Approximately 50,000 indels were found between YP-1 and H1706, 350,000 between S. galapagense and H1706, and 520,000 between S. pimpinellifolium and S. lycopersicum H1706 (Table S4). Indels were more prevalent in noncoding regions (Table S4). Indels in coding sequence were found in a total of 595 YP-1 genes, 3,493 S. galapagense genes, and 3,645 S. pimpinellifolium genes. Additionally, 41,776 indels were identified between the H1706 sequence and H1706 v 2.40, 4,716 of which were heterozygous (please see for vcf file).

Structural variation

To determine the nature of regions where reads from YP-1, S. galapagense, or S. pimpinellifolium could not map to the H1706 genome, but H1706 reads could map, these regions were further analyzed for each species. Regions lacking coverage in the H1706 mapping are mainly scaffolding gaps in the H1706 reference genome. Gap size distribution was similar between S. galapagense and S. pimpinellifolium with less gaps found in YP-1 (Fig. 2), with all genotypes having a peak at 90 bp. Since gaps could be missing regions or divergent regions where short reads cannot map, de novo contigs assembled from the wild and heirloom species reads were mapped to the reference genome to determine if they covered gap regions. Approximately 3.3% of YP-1, 3.7% of S. galapagense, and 6.0% of S. pimpinellifolium contigs did not map with greater than 90% id. A small number of these contigs contained many repeats or matched plastid, mitochondrial, or vector DNA (Table S5). After removal of gaps covered by de novo contigs, a total of 2.4 Mbp of YP-1, 13.8 Mbp of S. galapagense, and 21.6 Mbp of S. pimpinellifolium was putatively deleted relative to H1706. The largest gap in each species was 12.7 kbp on chromosome 12 for YP-1, 41 kb on chromosome 12 of S. galapagense, and 38.7 kbp on chromosome 10 of S. pimpinellifolium (File S1). Deleted genes were determined as genes that were at least 90% contained in putative gaps and had no matches in de novo contig assemblies. A total of 13 genes from YP-1, 87 genes in S. galapagense, and 157 in S. pimpinellifolium were found to have no coverage in either the small read mapping or contig mapping (Table S6). Many of these genes were classified as disease resistance-related proteins or lacked a predicted function (Table S6).

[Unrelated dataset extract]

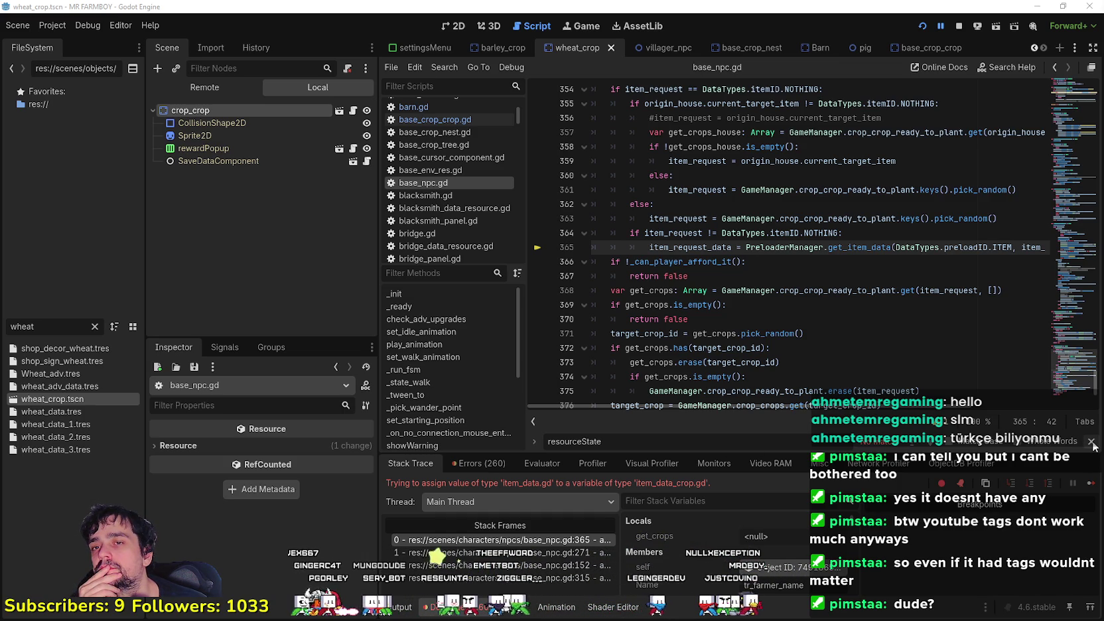
Review the NPC task code in base_npc.gd, then return to base_crop_crop.gd.
{"action": "scroll", "coordinate": [1064, 239], "scroll_direction": "up", "scroll_amount": 10}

Putative deletion size distribution in combined assemblies.

Figure 2: Putative deletion size distribution in combined assemblies.

Two small insertions of 130 bp were predicted in S. pimpinellifolium in reference to H1706 on chromosomes 4 and 10, but these were not well supported (Table S7). No insertions larger than 20 bp could be predicted in the other genotypes relative to H1706 with these datasets.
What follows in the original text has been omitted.